▶ **EXERCISE PASSAGE**

::::

Splunk Search

Why is the join command running for a long time?

sarit_s
Communicator

Hello,

I have a query that is running for a long time, is it because of the join part?

What is the best way to replace it?

Thanks.

Query:

(index=ssys_*_pj OR index=other) AND (RequestedHeadVoltagesSupport OR RequestedHeadVoltagesModel )
source=***
index!=ssys_internal*
source=*_HM.cfg
| `SerialNumber`
| search SerialNumber=$SerialNumber$
| search SerialNumber!="pjserialnumber"
|`Region`
| search Region=$Region$
| rex field=source "PerMachine_(?<WizardMode>[^\.]+)" 
| eval WizardModeRenamed=if(WizardMode=="HM" OR WizardMode=="HS","HS/HM",WizardMode) 
| rex "RequestedHeadVoltagesSupport=(?<head0>[^,]+),(?<head1>[^,]+),"

::::

▶ **MATERIAL SUPPLIED**
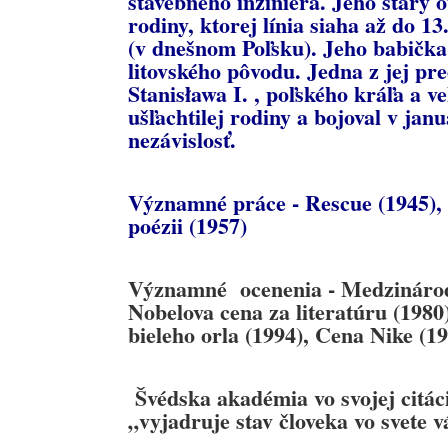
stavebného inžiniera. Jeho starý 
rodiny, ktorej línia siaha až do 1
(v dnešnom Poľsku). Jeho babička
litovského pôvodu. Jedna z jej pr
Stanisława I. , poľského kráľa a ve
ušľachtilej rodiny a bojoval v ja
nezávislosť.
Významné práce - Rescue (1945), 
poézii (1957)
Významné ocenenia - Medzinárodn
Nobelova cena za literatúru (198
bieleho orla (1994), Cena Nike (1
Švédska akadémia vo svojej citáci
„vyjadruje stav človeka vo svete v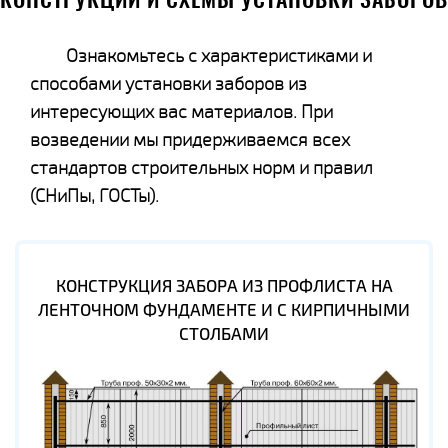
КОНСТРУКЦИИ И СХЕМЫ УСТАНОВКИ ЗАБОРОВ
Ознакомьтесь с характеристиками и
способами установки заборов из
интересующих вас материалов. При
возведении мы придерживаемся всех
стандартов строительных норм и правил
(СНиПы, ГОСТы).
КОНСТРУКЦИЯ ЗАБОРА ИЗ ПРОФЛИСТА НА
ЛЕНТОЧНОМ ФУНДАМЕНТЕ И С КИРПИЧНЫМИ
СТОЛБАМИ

::::

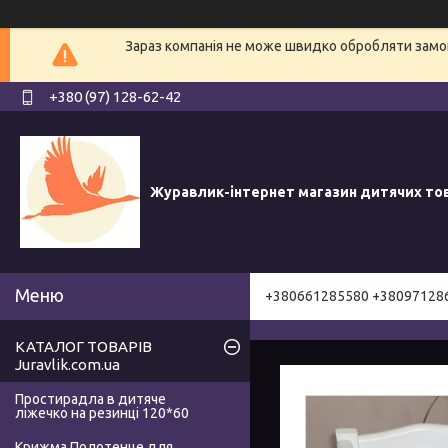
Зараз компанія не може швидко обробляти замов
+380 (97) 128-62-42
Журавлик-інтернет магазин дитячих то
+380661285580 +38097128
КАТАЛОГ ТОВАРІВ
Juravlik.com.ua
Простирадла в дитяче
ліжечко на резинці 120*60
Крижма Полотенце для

::::

▶ **EXPLORE THE MATERIAL**
[1] Answer these questions about the forum post on the slow join command:
(a) What rank is shown under the poster's name?
(b) In the query, what source pattern appears on the line right after "index!=ssys_internal*"?
(c) According to the eval line, what value does WizardModeRenamed take when WizardMode is "HM" or "HS"?
[2] Translate this sentence from the forum post on the slow join command into Spanish: "I have a query that is running for a long time, is it because of the join part?"
The records are not needed for anything here.

▶ **EXPECTED OUTPUTS**
[1]
(a) Communicator
(b) source=*_HM.cfg
(c) "HS/HM"

[2] Tengo una consulta que tarda mucho en ejecutarse, ¿es por la parte del join?